Description of the task> Reproduce the lines of the items below verbatim, beginning at the line that has "Mật độ: 2.89 g/cm3 (ở nhiệt độ 25°C)" and stopping after the line that has "Nó cũng được sử dụng như một chất lọc tron". Include both of those lines and nothing else.
+++
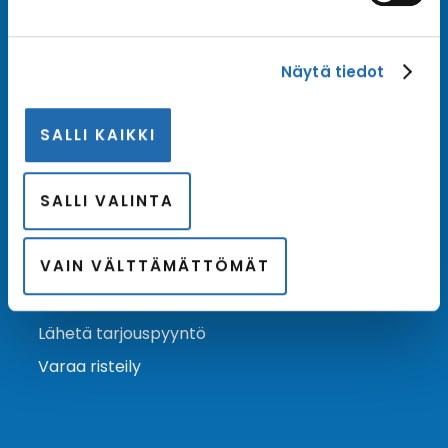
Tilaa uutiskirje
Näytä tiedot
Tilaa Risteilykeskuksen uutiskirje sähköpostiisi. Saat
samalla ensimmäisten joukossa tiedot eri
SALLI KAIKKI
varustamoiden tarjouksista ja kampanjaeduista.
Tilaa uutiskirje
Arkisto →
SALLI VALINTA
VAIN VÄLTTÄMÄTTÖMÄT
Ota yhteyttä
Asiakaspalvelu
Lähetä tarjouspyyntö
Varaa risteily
+++
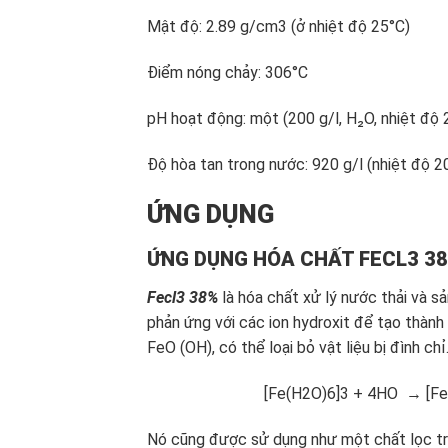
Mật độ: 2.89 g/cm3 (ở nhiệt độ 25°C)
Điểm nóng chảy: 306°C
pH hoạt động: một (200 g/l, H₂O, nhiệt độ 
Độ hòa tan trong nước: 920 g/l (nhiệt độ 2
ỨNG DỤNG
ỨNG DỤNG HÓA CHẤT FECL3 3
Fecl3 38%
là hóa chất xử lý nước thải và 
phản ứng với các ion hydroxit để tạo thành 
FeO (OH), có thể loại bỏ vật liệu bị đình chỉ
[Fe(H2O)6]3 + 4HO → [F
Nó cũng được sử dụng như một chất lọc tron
+++
Result>
Mật độ: 2.89 g/cm3 (ở nhiệt độ 25°C)
Điểm nóng chảy: 306°C
pH hoạt động: một (200 g/l, H₂O, nhiệt độ 
Độ hòa tan trong nước: 920 g/l (nhiệt độ 2
ỨNG DỤNG
ỨNG DỤNG HÓA CHẤT FECL3 3
Fecl3 38%
là hóa chất xử lý nước thải và 
phản ứng với các ion hydroxit để tạo thành 
FeO (OH), có thể loại bỏ vật liệu bị đình chỉ
[Fe(H2O)6]3 + 4HO → [F
Nó cũng được sử dụng như một chất lọc tron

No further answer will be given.